Introduction to Categorical Data Analysis Procedures

Logistic Regression

Dichotomous Response

You have many choices of performing logistic regression in the SAS System. The CATMOD, GENMOD, GLIMMIX, LOGISTIC, PROBIT, and SURVEYLOGISTIC procedures fit the usual logistic regression model.

PROC CATMOD might not be efficient when there are continuous independent variables with large numbers of different values. For a continuous variable with a very limited number of values, PROC CATMOD might still be useful.

PROC GLIMMIX enables you to specify random effects in the models; in particular, you can fit a random-intercept logistic regression model.

PROC LOGISTIC provides the capability of model-building and performs conditional and exact conditional logistic regression. It can also use Firth’s bias-reducing penalized likelihood method.

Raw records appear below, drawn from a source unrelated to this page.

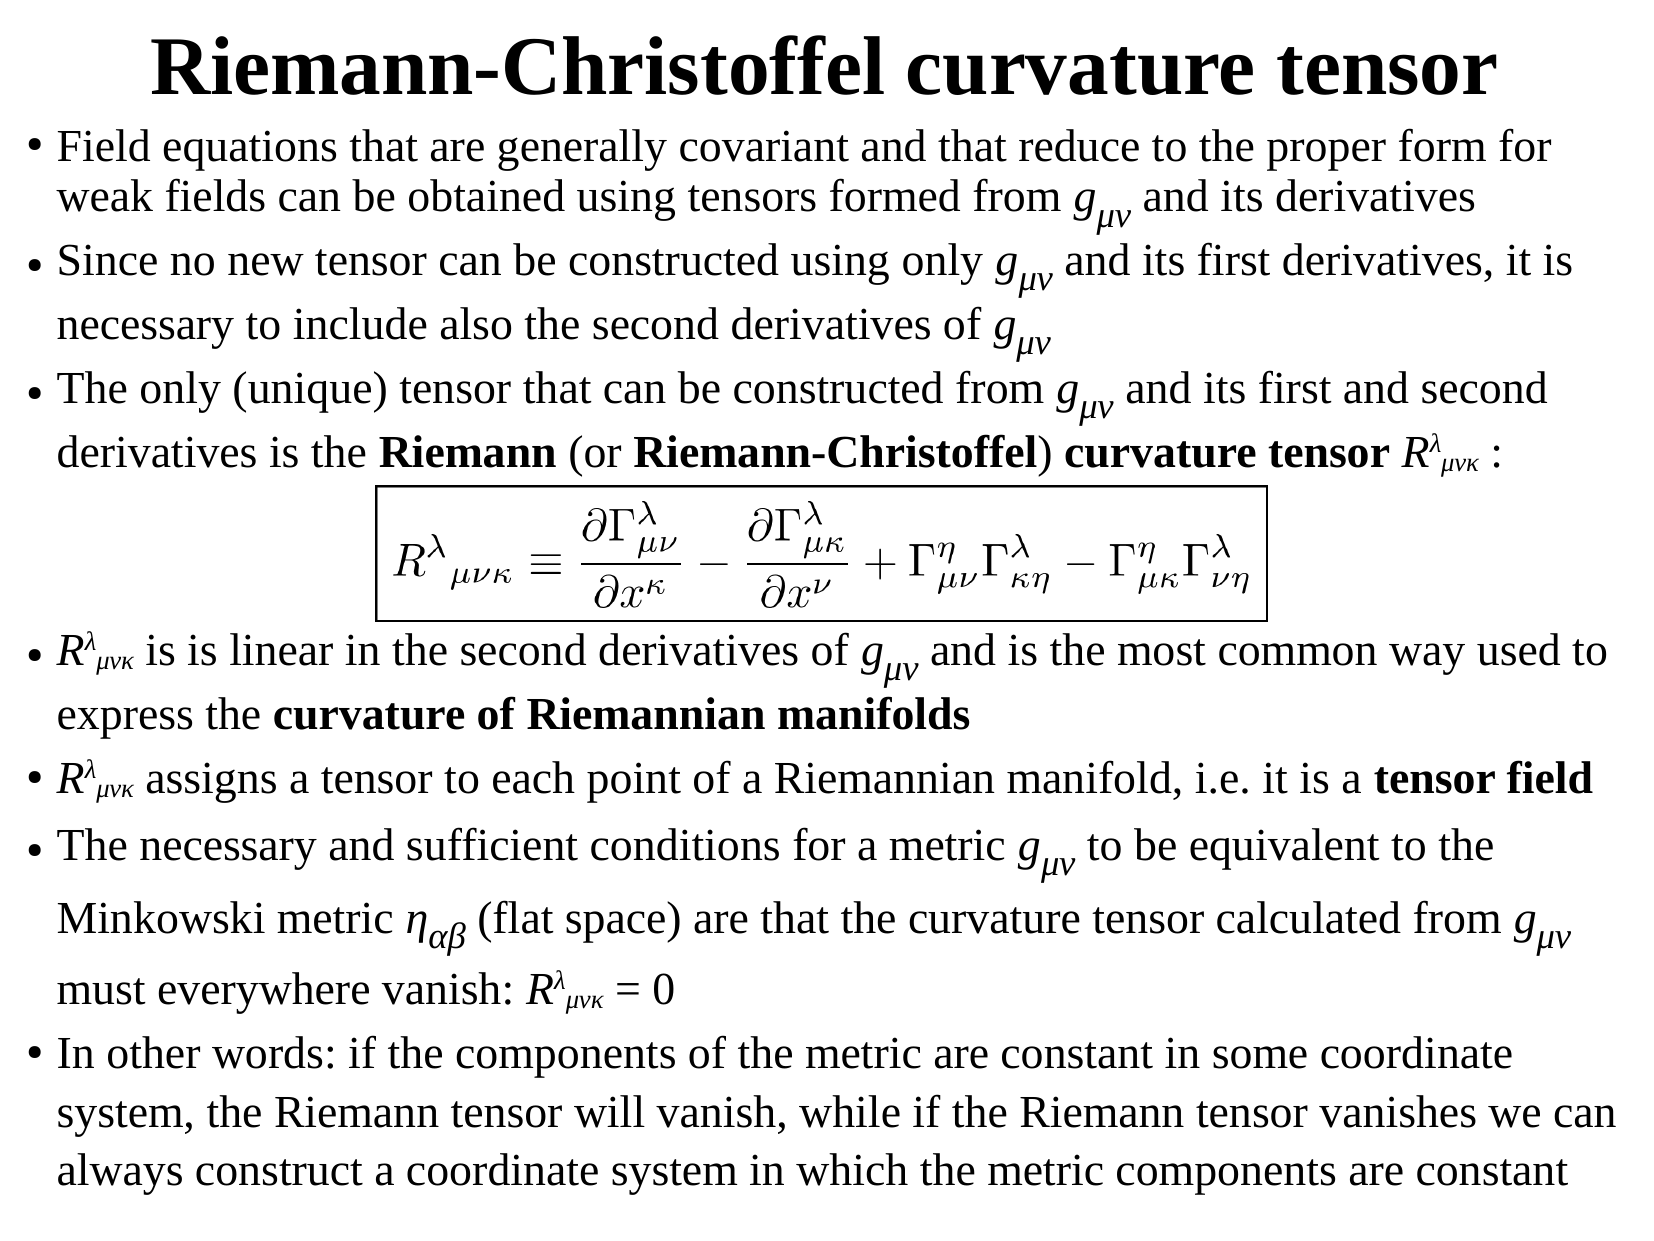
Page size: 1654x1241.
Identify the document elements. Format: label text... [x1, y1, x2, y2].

picture [375, 485, 1268, 622]
title Riemann-Christoffel curvature tensor [37, 19, 1613, 113]
list Field equations that are generally covariant and that reduce to the proper form for weak fields can be obtained using tensors formed from gμν and its derivatives Since no new tensor can be constructed using only gμν and its first derivatives, it is necessary to include also the second derivatives of gμν The only (unique) tensor that can be constructed from gμν and its first and second derivatives is the Riemann (or Riemann-Christoffel) curvature tensor Rλμνκ : Rλμνκ is is linear in the second derivatives of gμν and is the most common way used to express the curvature of Riemannian manifolds Rλμνκ assigns a tensor to each point of a Riemannian manifold, i.e. it is a tensor field The necessary and sufficient conditions for a metric gμν to be equivalent to the Minkowski metric ηαβ (flat space) are that the curvature tensor calculated from gμν must everywhere vanish: Rλμνκ = 0 In other words: if the components of the metric are constant in some coordinate system, the Riemann tensor will vanish, while if the Riemann tensor vanishes we can always construct a coordinate system in which the metric components are constant [26, 120, 1632, 1196]
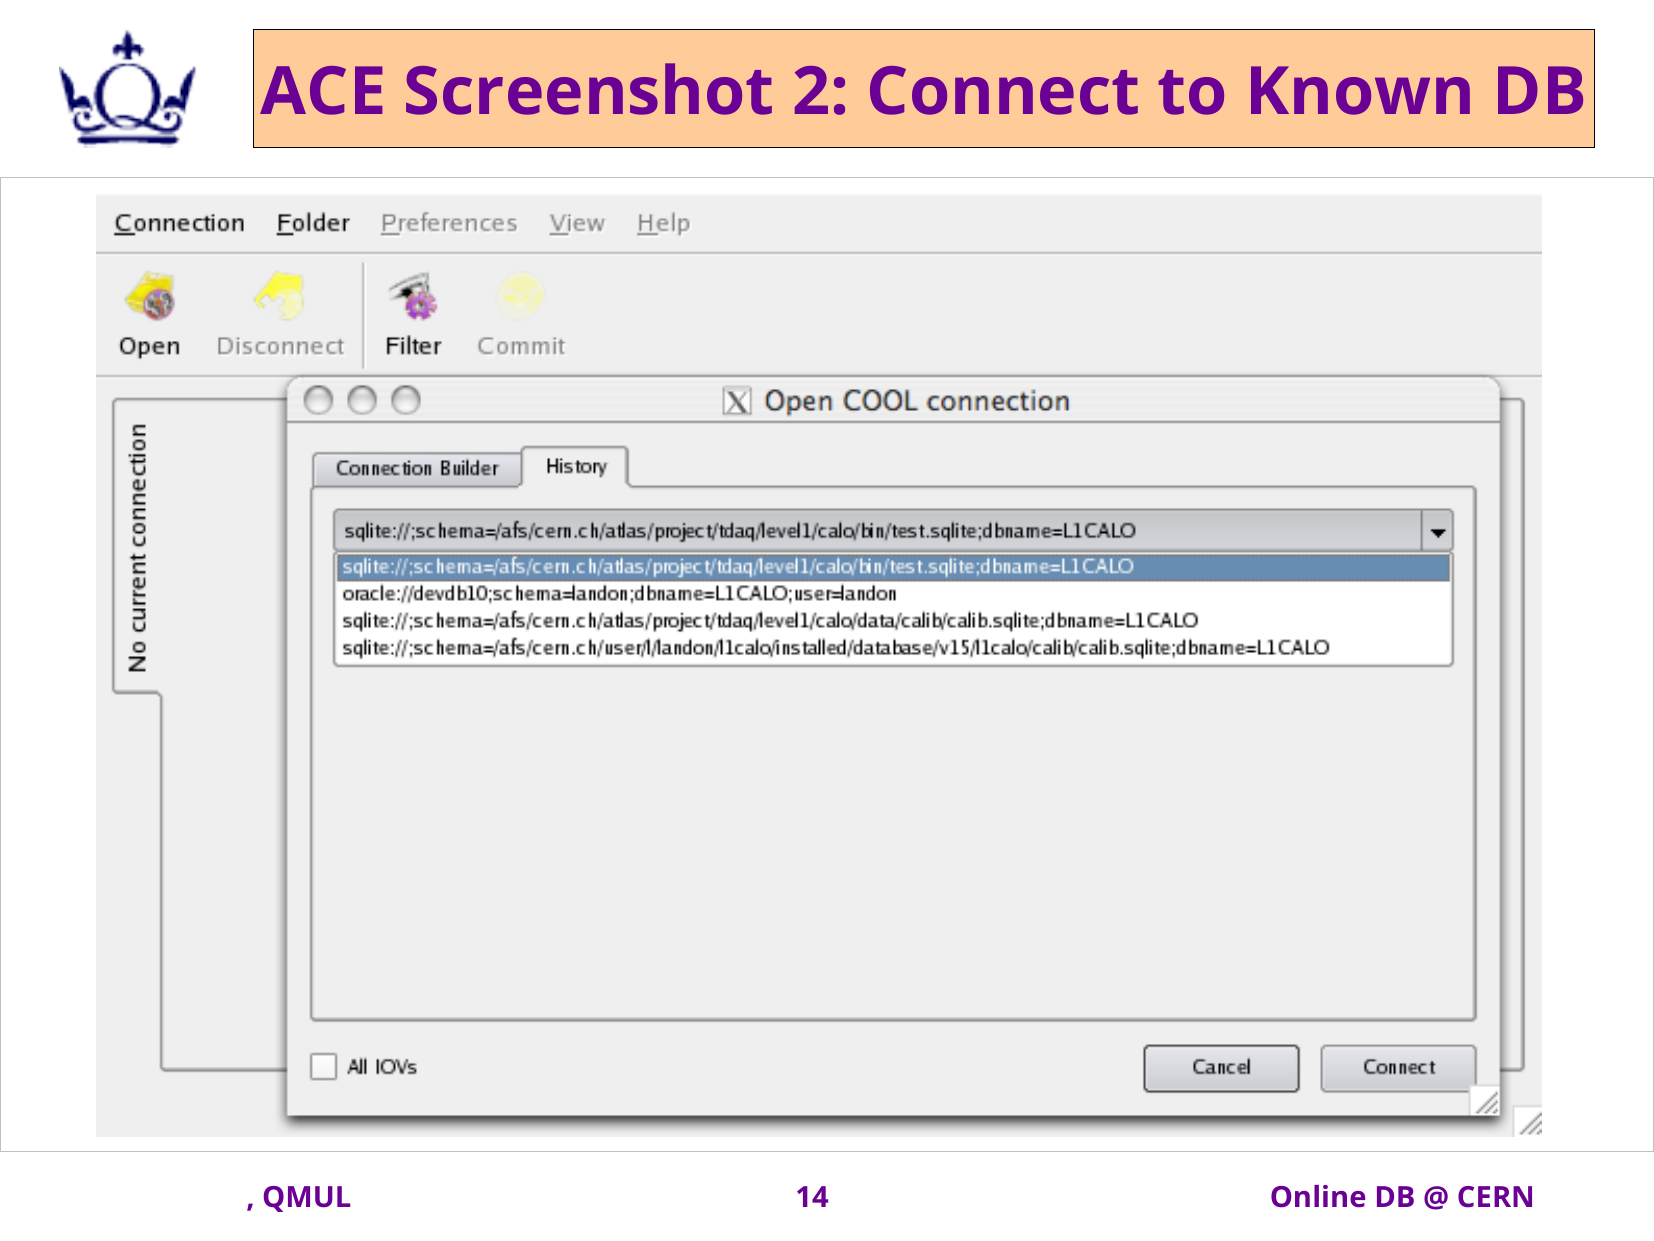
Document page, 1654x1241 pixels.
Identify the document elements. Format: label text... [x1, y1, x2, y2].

title ACE Screenshot 2: Connect to Known DB [253, 29, 1595, 148]
picture [59, 29, 200, 148]
picture [96, 194, 1542, 1137]
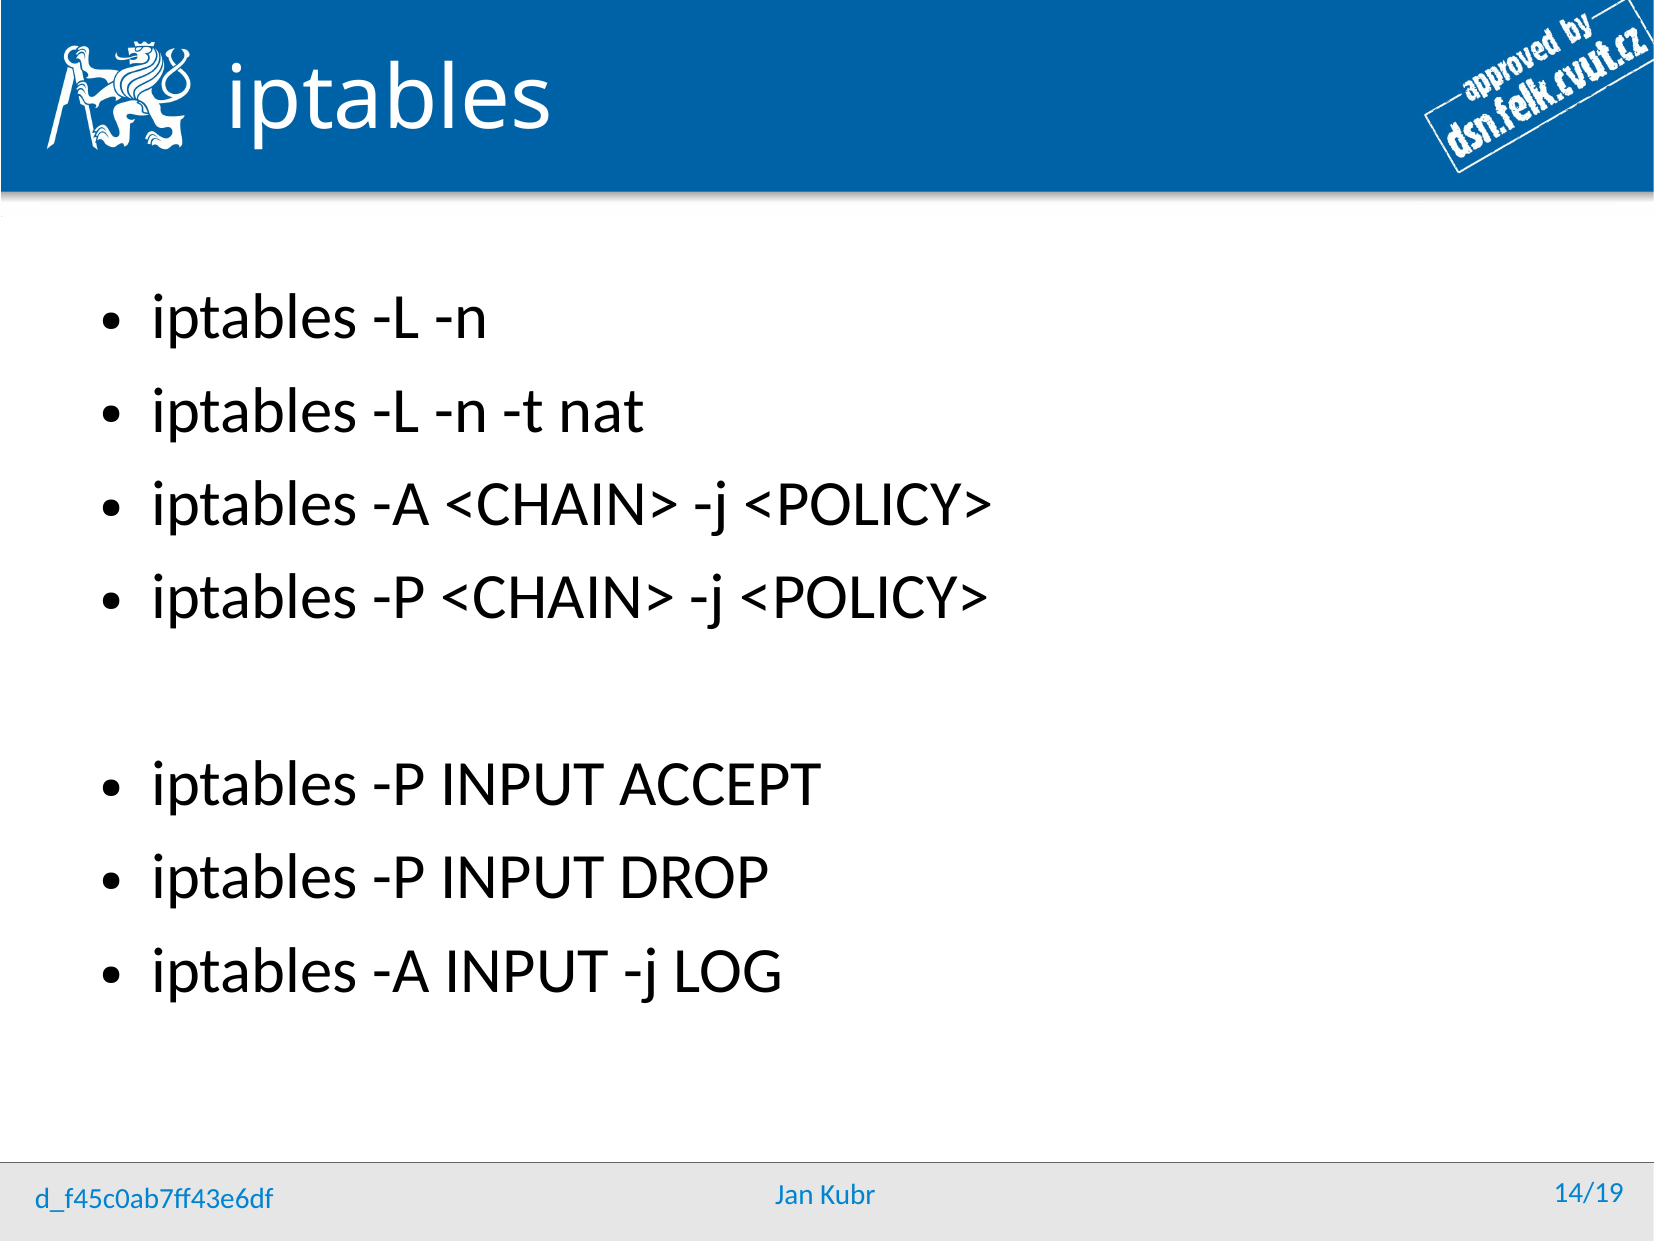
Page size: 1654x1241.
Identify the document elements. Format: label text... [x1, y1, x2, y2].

title iptables [225, 0, 1426, 188]
picture [1, 0, 1654, 217]
list iptables -L -n iptables -L -n -t nat iptables -A <CHAIN> -j <POLICY> iptables -P <CHAIN> -j <POLICY> iptables -P INPUT ACCEPT iptables -P INPUT DROP iptables -A INPUT -j LOG [82, 290, 1571, 1010]
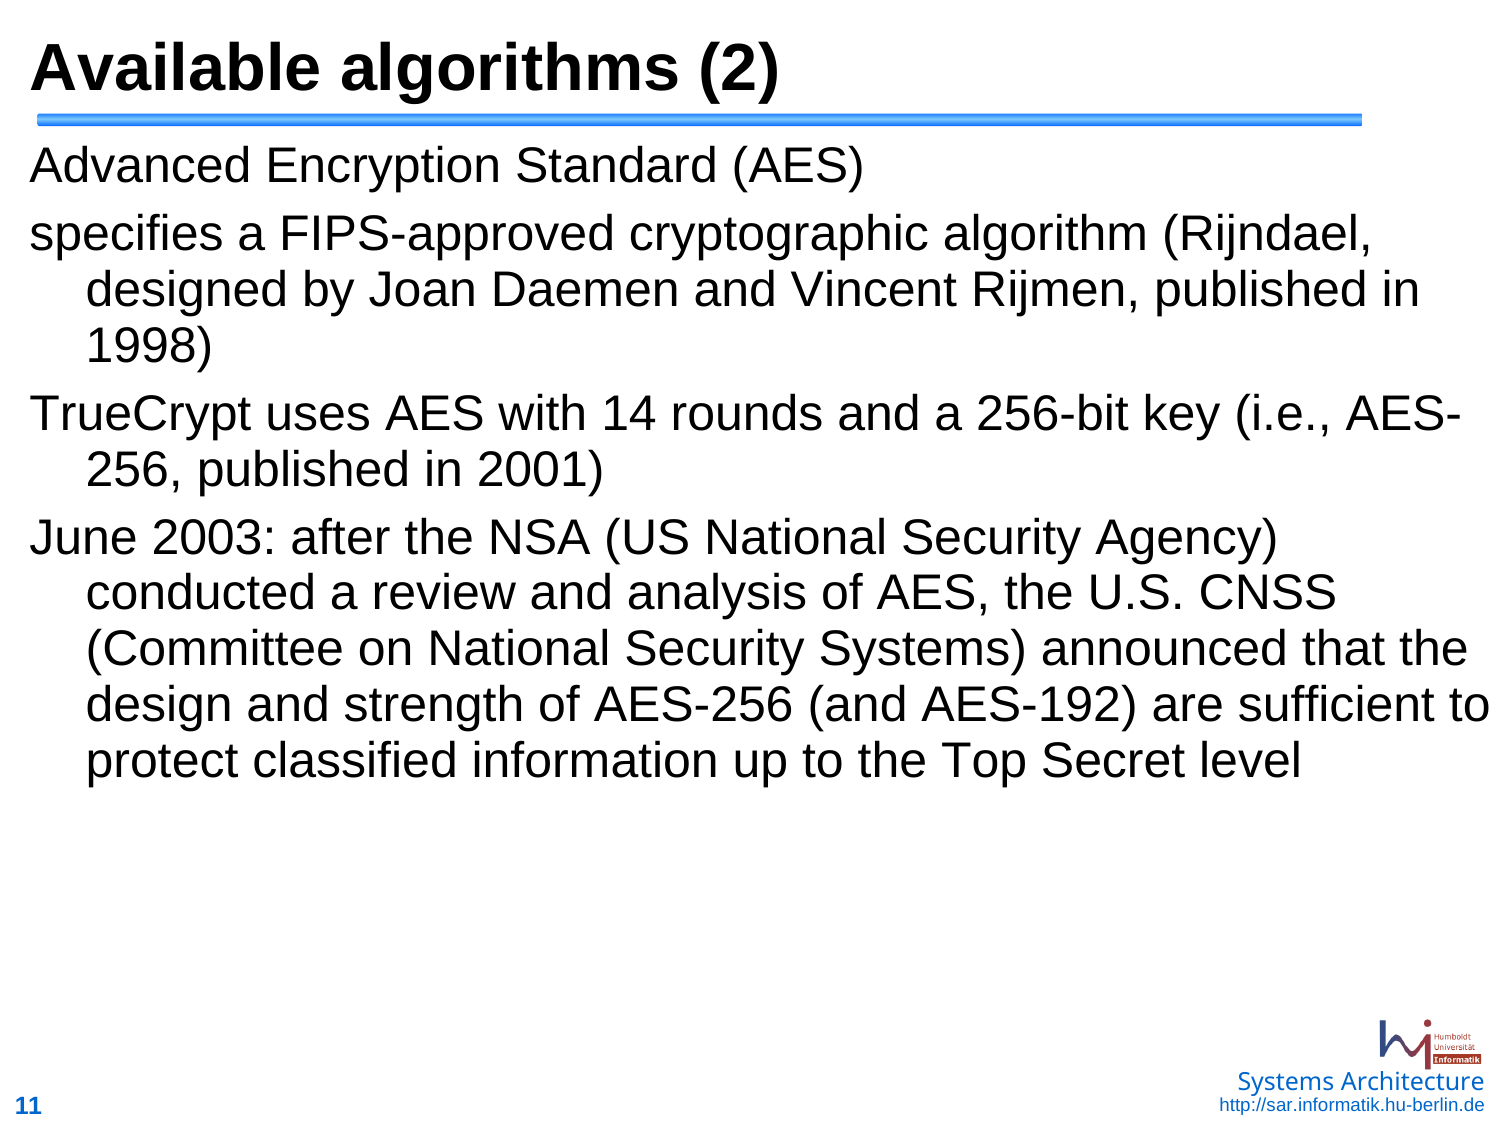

PROC PROBIT enables you to estimate the natural response rate and compute fiducial limits for the dose variable.

The LOGISTIC, GENMOD, GLIMMIX, PROBIT, and SURVEYLOGISTIC procedures can analyze summarized data by enabling you to input the numbers of events and trials; the ratio of events to trials must be between 0 and 1.

Ordinal Response

PROC LOGISTIC fits the proportional odds model to the ordinal response data by default, PROC PROBIT fits this model if you specify the logistic distribution, and PROC GENMOD and PROC GLIMMIX fit this model if you specify the CLOGIT link and the multinomial distribution. PROC CATMOD fits the cumulative logit or adjacent-category logit response functions.

Nominal Response

When the response variable is nominal, there is no concept of ordering of the response values. Response functions called generalized logits can be fit by the CATMOD, GLIMMIX, and LOGISTIC procedures. PROC CATMOD fits this model by default; PROC GLIMMIX and PROC LOGISTIC require you to specify the GLOGIT link.

Numerical Differences

Differences in the way the models are parameterized and fit might result in different parameter estimates if you perform logistic regression in each of these procedures.

  • Parameter estimates from the procedures can differ in sign depending on the ordering of response levels, which you can change if you want.

  • The parameter estimates associated with a categorical independent variable might differ among the procedures, since the estimates depend on the coding of the indicator variables in the design matrix. By default, the design matrix column produced by PROC CATMOD and PROC LOGISTIC for a binary independent variable is coded using the values 1 and –1 (deviation from the mean coding, which is a full-rank parameterization). The same column produced by the CLASS statement of PROC GENMOD, PROC GLIMMIX, and PROC PROBIT is coded using 1 and 0 (GLM coding, which is less-than-full-rank parameterization). As a result, the parameter estimate printed by PROC LOGISTIC is one-half of the estimate produced by PROC GENMOD. Both PROC GENMOD and PROC LOGISTIC allow you to select either a full-rank parameterization or the less-than-full-rank parameterization. The GLIMMIX and PROBIT procedures allow only the less-than-full-rank parameterization for the CLASS variables. The CATMOD procedure allows only full-rank parameterizations. See the "Details" sections in the chapters on the CATMOD, GENMOD, GLIMMIX, LOGISTIC, and PROBIT procedures for more information on the generation of the design matrices used by these procedures. See Chapter 19: Shared Concepts and Topics, for a general discussion of the various parameterizations.

  • The maximum-likelihood algorithm used differs among the procedures. PROC LOGISTIC uses the Fisher’s scoring method by default, while PROC PROBIT, PROC GENMOD, PROC GLIMMIX, and PROC CATMOD use the Newton-Raphson method. The parameter estimates should be the same for all three procedures, and the standard errors should be the same for the logistic model. For the normal and extreme-value (Gompertz) distributions in PROC PROBIT, which correspond to the probit and cloglog links, respectively, in PROC GENMOD and PROC LOGISTIC, the standard errors might differ. In general, tests computed using the standard errors from the Newton-Raphson method are more conservative.

  • The LOGISTIC, GENMOD, GLIMMIX, and PROBIT procedures can fit a cumulative regression model for ordinal response data by using maximum-likelihood estimation. PROC LOGISTIC and PROC GENMOD use a different parameterization from that of PROC PROBIT, which results in different intercept parameters. Estimates of the slope parameters, however, should be the same for both procedures. The estimated standard errors of the slope estimates are slightly different between the procedures because of the different computational algorithms used as default.